With the backdrop of collapsing production and limited new content to utilize those soundstages, the most recent renewal of the state’s film and tax credit program, known as SB 132, received overwhelming legislative approval last year. This renewal extends the so-called 4.0 program for an additional five years starting in 2025, set with a $330 million annual allocation that can now be refundable against tax liabilities. Despite this extended duration of stability, Hollywood has continued to face challenges, with uncertainty looming over approximately 700,000 jobs tied to the industry.


One pressing concern raised by television productions is that a significant portion of funds available for smaller projects has been dominated by the same longstanding successful applicants.
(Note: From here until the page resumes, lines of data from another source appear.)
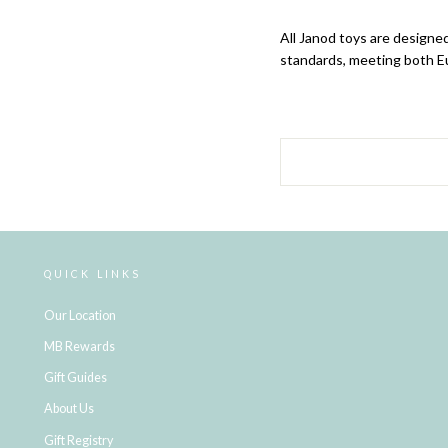
All Janod
toys are designed
standards, meeting both E
QUICK LINKS
Our Location
MB Rewards
Gift Guides
About Us
Gift Registry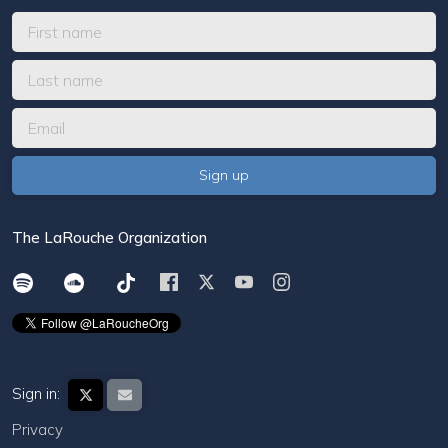
The LaRouche Organization
Sign in:
Privacy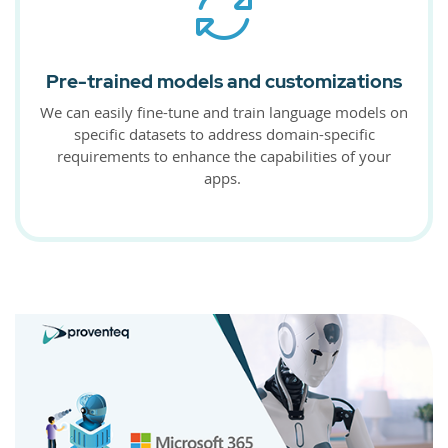
Pre-trained models and customizations
We can easily fine-tune and train language models on
specific datasets to address domain-specific
requirements to enhance the capabilities of your
apps.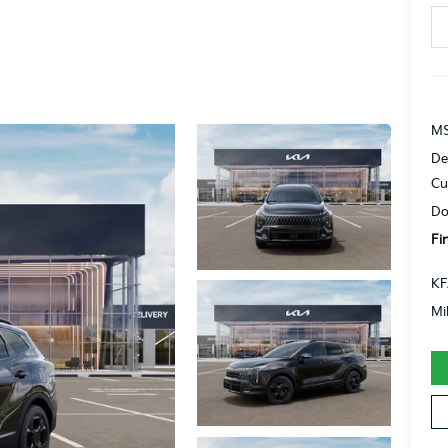
MS
De
Cu
Do
Fi
KF
Mi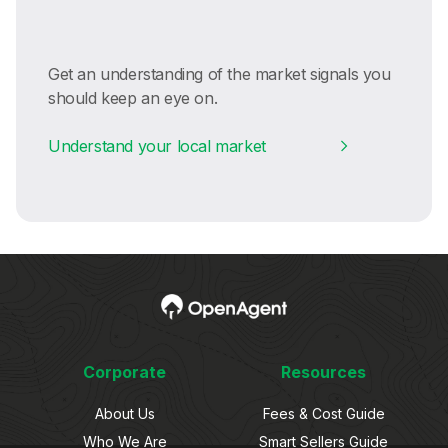
Get an understanding of the market signals you
should keep an eye on.
Understand your local market
Corporate
Resources
About Us
Fees & Cost Guide
Who We Are
Smart Sellers Guide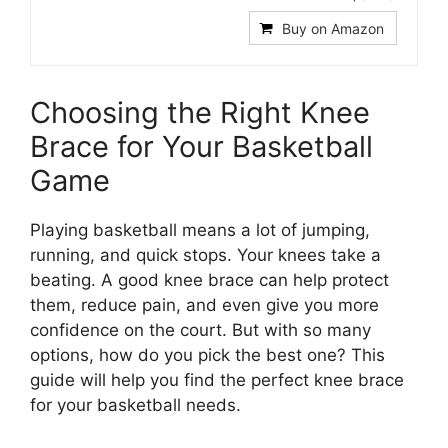
Buy on Amazon
Choosing the Right Knee
Brace for Your Basketball
Game
Playing basketball means a lot of jumping,
running, and quick stops. Your knees take a
beating. A good knee brace can help protect
them, reduce pain, and even give you more
confidence on the court. But with so many
options, how do you pick the best one? This
guide will help you find the perfect knee brace
for your basketball needs.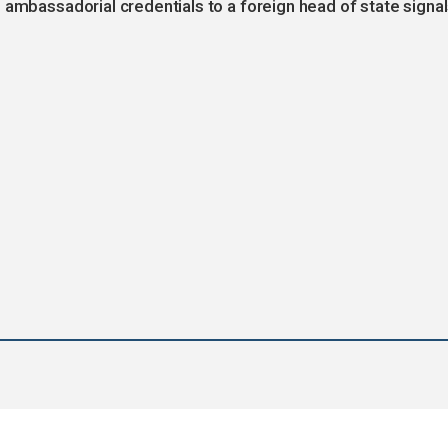
 ambassadorial credentials to a foreign head of state signa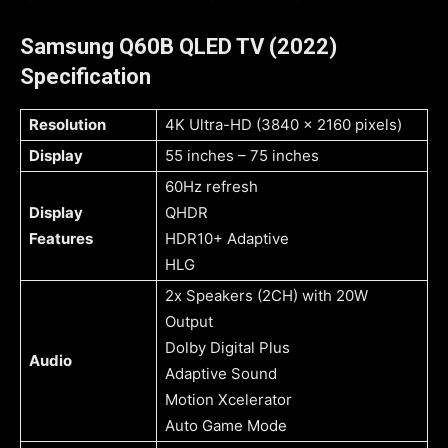
Samsung Q60B QLED TV (2022)
Specification
Resolution
4K Ultra-HD (3840 x 2160 pixels)
Display
55 inches – 75 inches
60Hz refresh
Display
QHDR
Features
HDR10+ Adaptive
HLG
2x Speakers (2CH) with 20W
Output
Dolby Digital Plus
Audio
Adaptive Sound
Motion Xcelerator
Auto Game Mode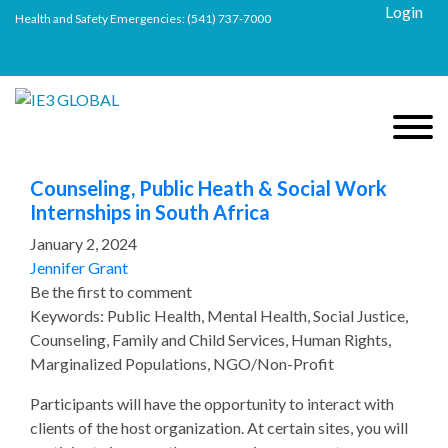
Login
Health and Safety Emergencies:
(541) 737-7000
Counseling, Public Heath & Social Work
Internships in South Africa
January 2, 2024
Jennifer Grant
Be the first to comment
Keywords: Public Health, Mental Health, Social Justice,
Counseling, Family and Child Services, Human Rights,
Marginalized Populations, NGO/Non-Profit
Participants will have the opportunity to interact with
clients of the host organization. At certain sites, you will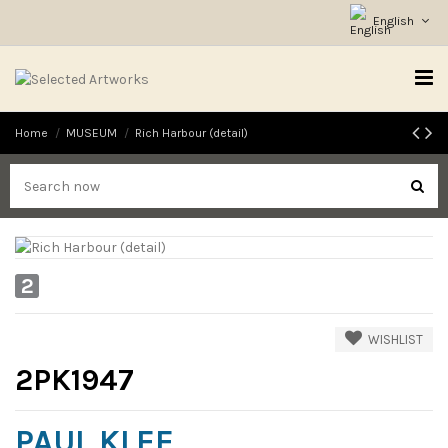
English
Home
MUSEUM
Rich Harbour (detail)
2
WISHLIST
2PK1947
PAUL KLEE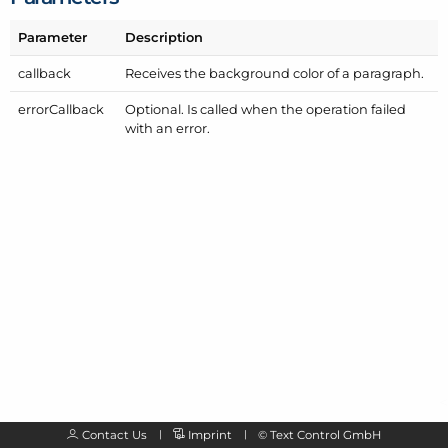
Parameter
Description
callback
Receives the background color of a paragraph.
error
Callback
Optional. Is called when the operation failed
with an error.
Contact Us
Imprint
©
Text Control GmbH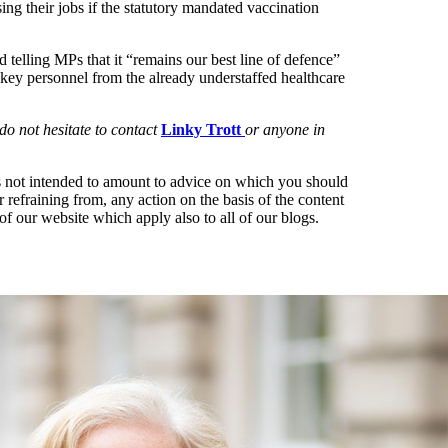
ng their jobs if the statutory mandated vaccination
elling MPs that it “remains our best line of defence”
 of key personnel from the already understaffed healthcare
o not hesitate to contact
Linky Trott
or anyone in
t is not intended to amount to advice on which you should
r refraining from, any action on the basis of the content
of our website which apply also to all of our blogs.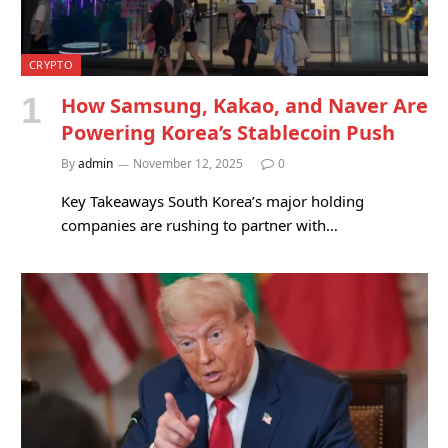
CRYPTO
How Samsung, Kakao, and Naver Are
Powering Korea’s Stablecoin Push
By
admin
November 12, 2025
0
Key Takeaways South Korea’s major holding
companies are rushing to partner with…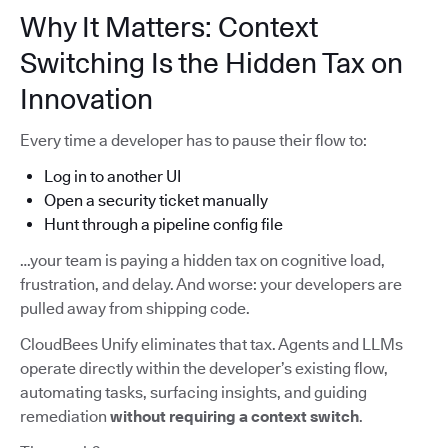
Why It Matters: Context
Switching Is the Hidden Tax on
Innovation
Every time a developer has to pause their flow to:
Log in to another UI
Open a security ticket manually
Hunt through a pipeline config file
…your team is paying a hidden tax on cognitive load,
frustration, and delay. And worse: your developers are
pulled away from shipping code.
CloudBees Unify eliminates that tax. Agents and LLMs
operate directly within the developer’s existing flow,
automating tasks, surfacing insights, and guiding
remediation
without requiring a context switch
.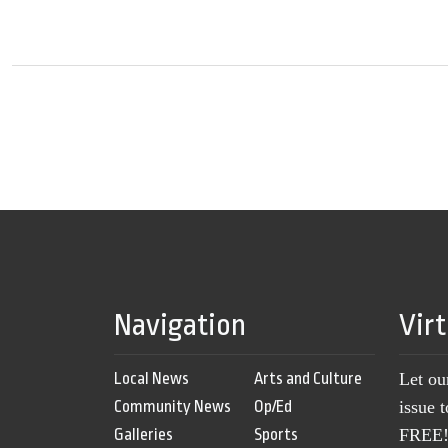
Navigation
Vir
Local News
Arts and Culture
Let ou
Community News
Op/Ed
issue 
Galleries
Sports
FREE! 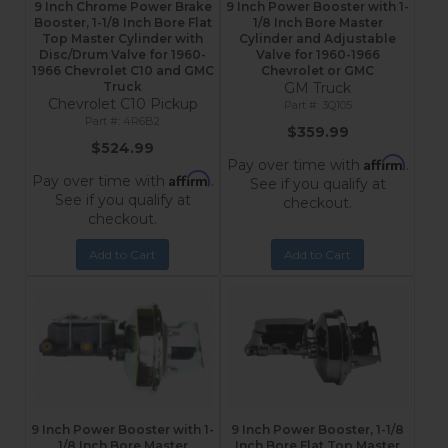
9 Inch Chrome Power Brake
9 Inch Power Booster with 1-
Booster, 1-1/8 Inch Bore Flat
1/8 Inch Bore Master
Top Master Cylinder with
Cylinder and Adjustable
Disc/Drum Valve for 1960-
Valve for 1960-1966
1966 Chevrolet C10 and GMC
Chevrolet or GMC
Truck
GM Truck
Chevrolet C10 Pickup
3Q105
4R6B2
$359.99
$524.99
Affirm
Pay over time with
.
Affirm
Pay over time with
.
See if you qualify at
See if you qualify at
checkout.
checkout.
Add to Cart
Add to Cart
9 Inch Power Booster with 1-
9 Inch Power Booster, 1-1/8
1/8 Inch Bore Master
Inch Bore Flat Top Master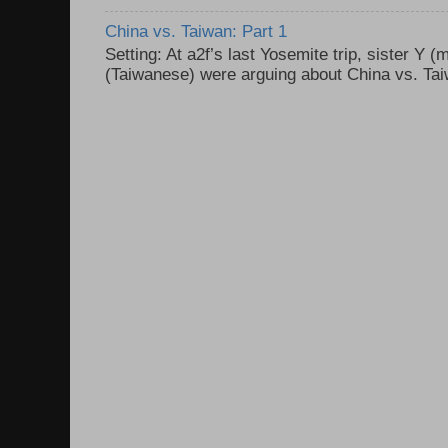
China vs. Taiwan: Part 1
Setting: At a2f’s last Yosemite trip, sister Y 
(Taiwanese) were arguing about China vs. Taiw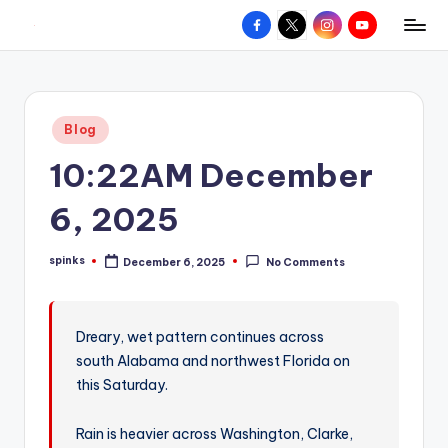
Facebook
X
Instagram
YouTube
R
Hyperlocal
Skip
weather
to
e
for
content
d
your
Posted
Blog
hometown.
Z
in
10:22AM December
o
n
6, 2025
e
spinks
December 6, 2025
No Comments
W
Posted
by
e
a
Dreary, wet pattern continues across
south Alabama and northwest Florida on
t
this Saturday.
h
e
Rain is heavier across Washington, Clarke,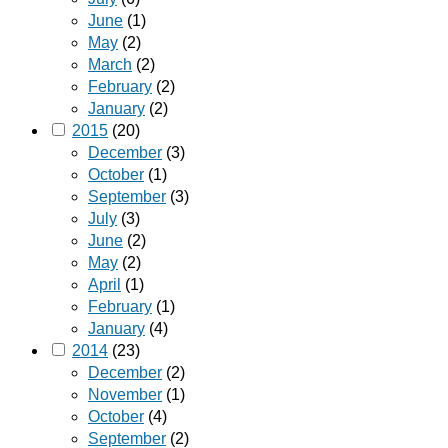
June
(1)
May
(2)
March
(2)
February
(2)
January
(2)
2015
(20)
December
(3)
October
(1)
September
(3)
July
(3)
June
(2)
May
(2)
April
(1)
February
(1)
January
(4)
2014
(23)
December
(2)
November
(1)
October
(4)
September
(2)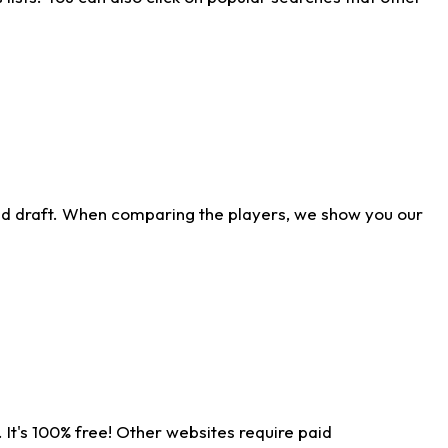
ld draft. When comparing the players, we show you our
 It's 100% free! Other websites require paid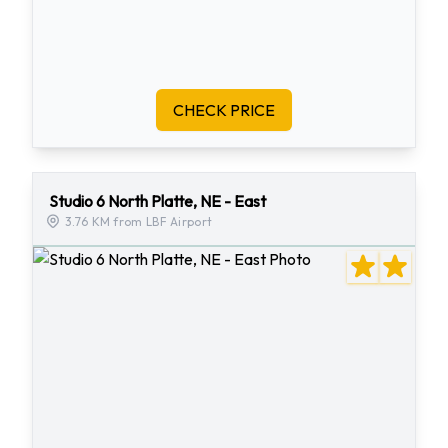
CHECK PRICE
Studio 6 North Platte, NE - East
3.76 KM from LBF Airport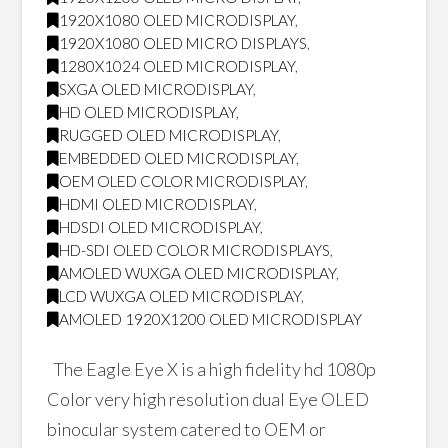
1920X1080 OLED MICRODISPLAY
,
1920X1080 OLED MICRO DISPLAYS
,
1280X1024 OLED MICRODISPLAY
,
SXGA OLED MICRODISPLAY
,
HD OLED MICRODISPLAY
,
RUGGED OLED MICRODISPLAY
,
EMBEDDED OLED MICRODISPLAY
,
OEM OLED COLOR MICRODISPLAY
,
HDMI OLED MICRODISPLAY
,
HDSDI OLED MICRODISPLAY
,
HD-SDI OLED COLOR MICRODISPLAYS
,
AMOLED WUXGA OLED MICRODISPLAY
,
LCD WUXGA OLED MICRODISPLAY
,
AMOLED 1920X1200 OLED MICRODISPLAY
The Eagle Eye X is a high fidelity hd 1080p
Color very high resolution dual Eye OLED
binocular system catered to OEM or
Consequently, these ongoing commitments limit the availability of credits for new entrants into the system, often resulting in a highly competitive and constrained application process.


Currently, $132 million is earmarked annually for new television series, miniseries, recurring shows, and pilots, alongside $56.1 million designated for relocating TV series. For films, the annual allocations average around $115.5 million for features, $10.56 million for independent films exceeding $10 million in budget, and $15.84 million for those with budgets below that threshold.


As the industry awaits the ramifications of this new proposal more than doubling California’s film and television tax credit program, it's worth noting that the last application period for television credits closed on October 23rd, with approvals set for November 25th. For the film sector, the subsequent application window will occur from January 25th-27th, 2025, with successful applicants expected to be notified by March 3, 2025.